----- Fragmento del texto -----
Había una clase media y una razonable confianza en el progreso,
en las instituciones del Estado y en los valores del trabajo y la educación.
Hoy, Colombia tiene más de 3 millones de niños sin escolarizar
-4,5 millones, si se atiende a las fuentes no oficiales-, un problema de
desnutrición que ataca al 25% de la población infantil, un
millón de campesinos sin tierra, más de dos millones de desplazados
por las actividades de las guerrillas, un 20% de parados -no hay seguro
de desempleo en Colombia-, un 30% de subempleados en tareas que apenas
dan para comer y un 60% de la población con ingresos que no superan
el índice de subsistencia. Tiene, además de eso, una mentalidad
narco que se ha extendido por el país como un mantra y unos
alzados en armas en perfecto estado militar y económico. Aunque
el origen y sus características son bien distintas -las FARC nacieron
en los años cincuenta como autodefensa campesina frente a los terratenientes-,
los tres grandes demonios que asolan el país -guerrillas, paramilitares,
narcotraficantes- se nutren de la misma fuente: cocaína, heroína
y marihuana.
----- Entradas -----
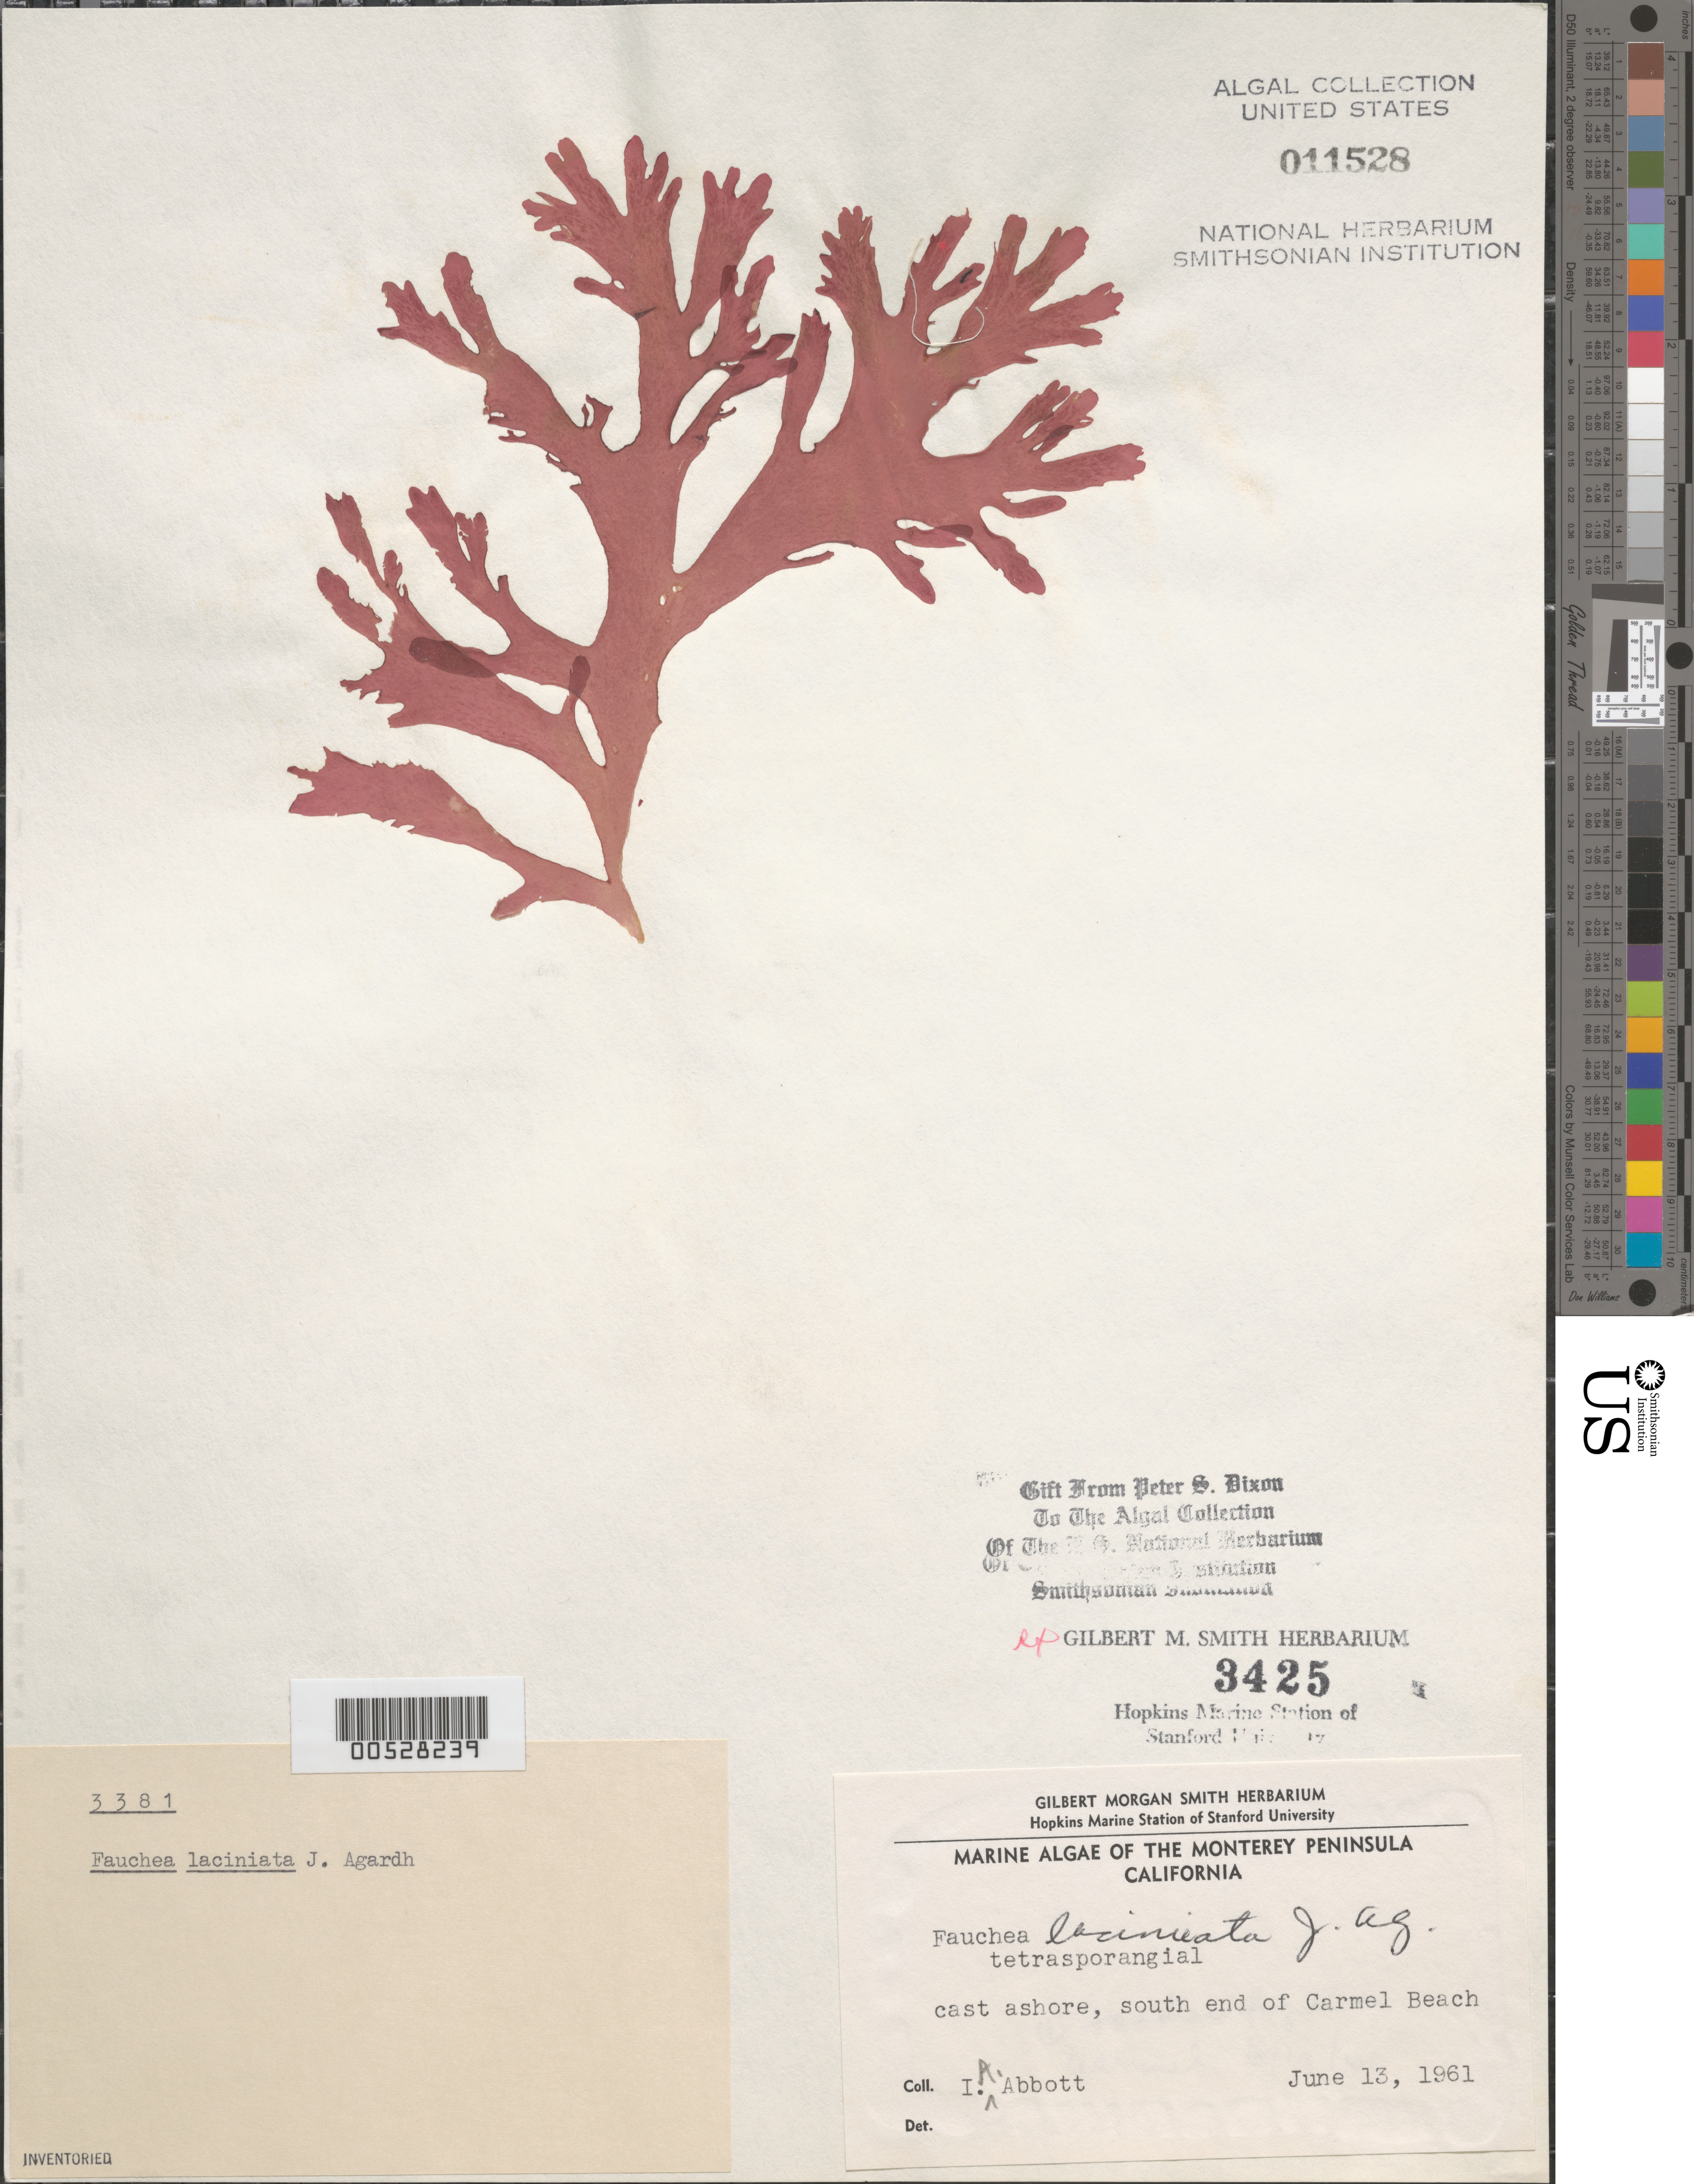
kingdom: Plantae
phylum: Rhodophyta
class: Florideophyceae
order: Rhodymeniales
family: Faucheaceae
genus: Gloiocladia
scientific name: Gloiocladia laciniata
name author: (J. Agardh) Rodríguez-Prieto & N. Sánchez in Rodríguez-Prieto et al.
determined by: Algae name updating Project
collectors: I. A. Abbott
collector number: PSD 3381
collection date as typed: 13 Jun 1961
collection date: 1961-06-13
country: United States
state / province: California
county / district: Monterey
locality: Carmel Beach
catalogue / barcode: US 11528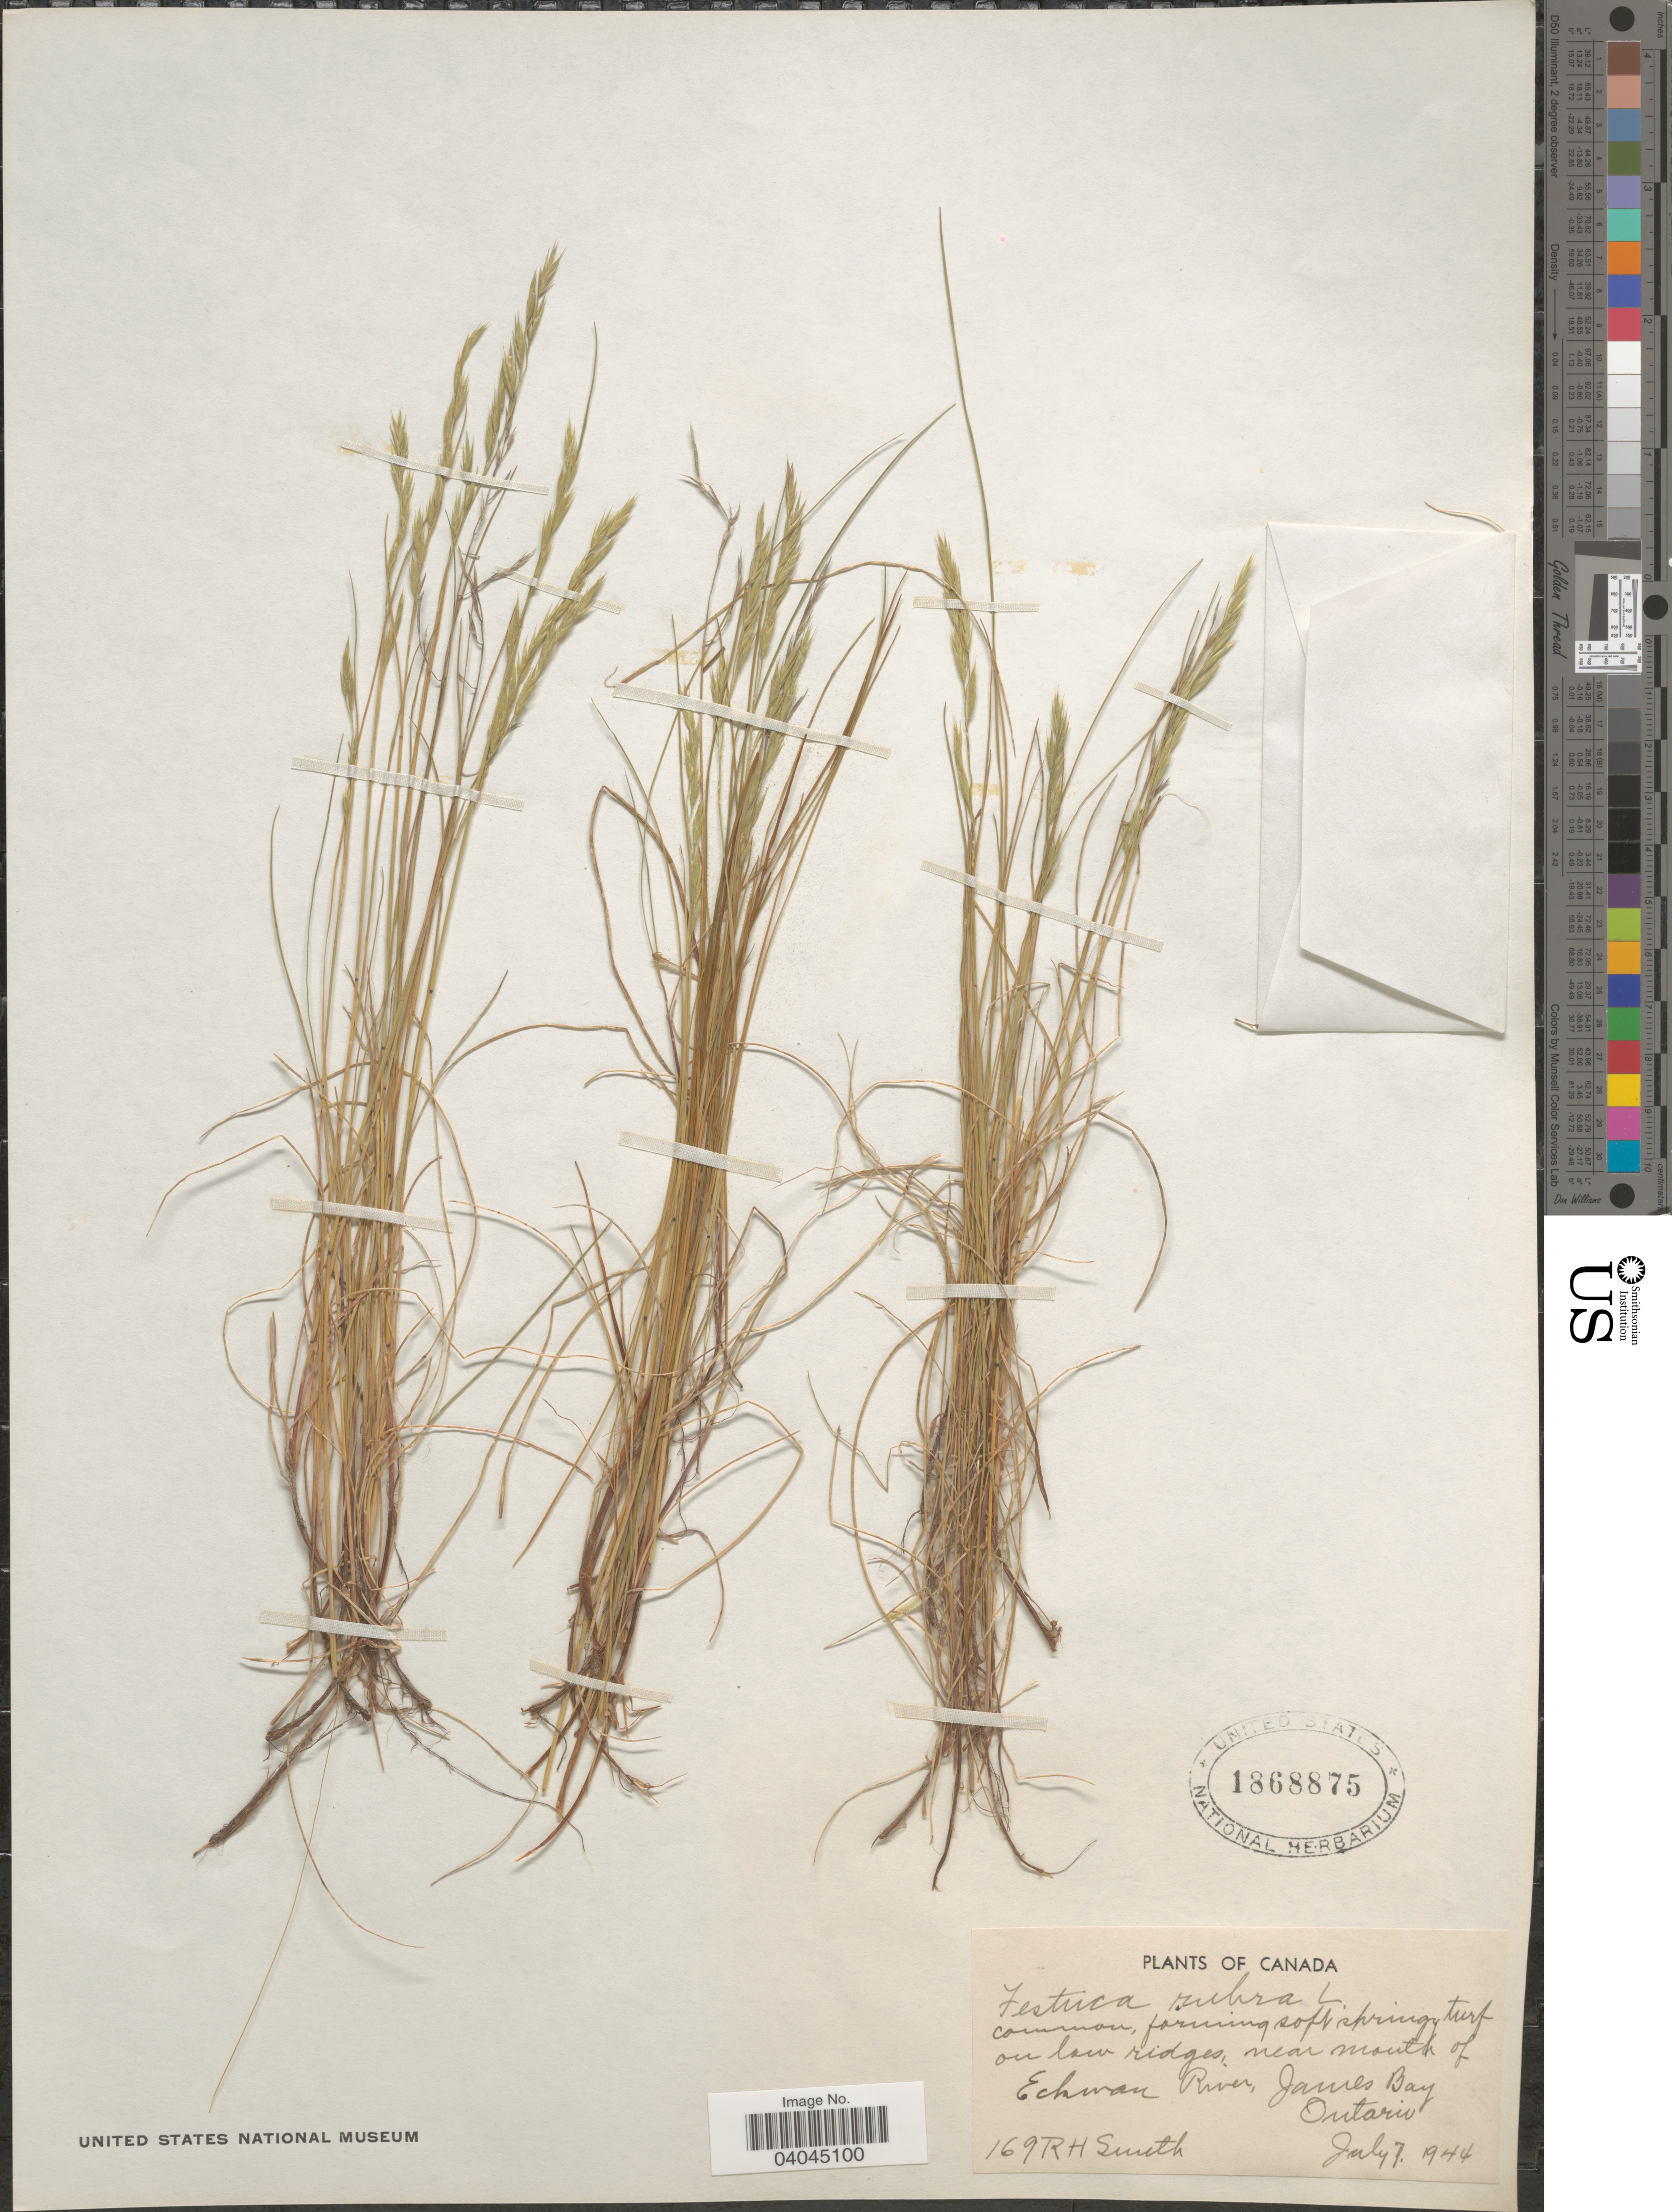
-----
Prolonga en un párrafo breve el fragmento sobre la situación social de Colombia, comenzando después de la frase final «se nutren de la misma fuente: cocaína, heroína y marihuana».

Desde
mediados de los noventa, todos los sectores en disputa ven en el narcotráfico
la solución para ganar la guerra. Es el narcotráfico el elemento
desestabilizador de Colombia, lo que hace a las distintas fuerzas guerrilleras
y paramilitares armarse más y mejor, incrementar sus efectivos,
fortalecer sus posiciones, lo que alimenta en última instancia,
la pesadilla de una guerra sin fin. Los 500 millones de dólares
anuales de ingresos que se le calculan a las FARC, por ejemplo, proceden
en un 48% del tráfico de drogas y del impuesto por hectárea
producida, el gramaje que imponen a los campesinos. El resto sale
de la extorsión (36%) y de los secuestros (16%).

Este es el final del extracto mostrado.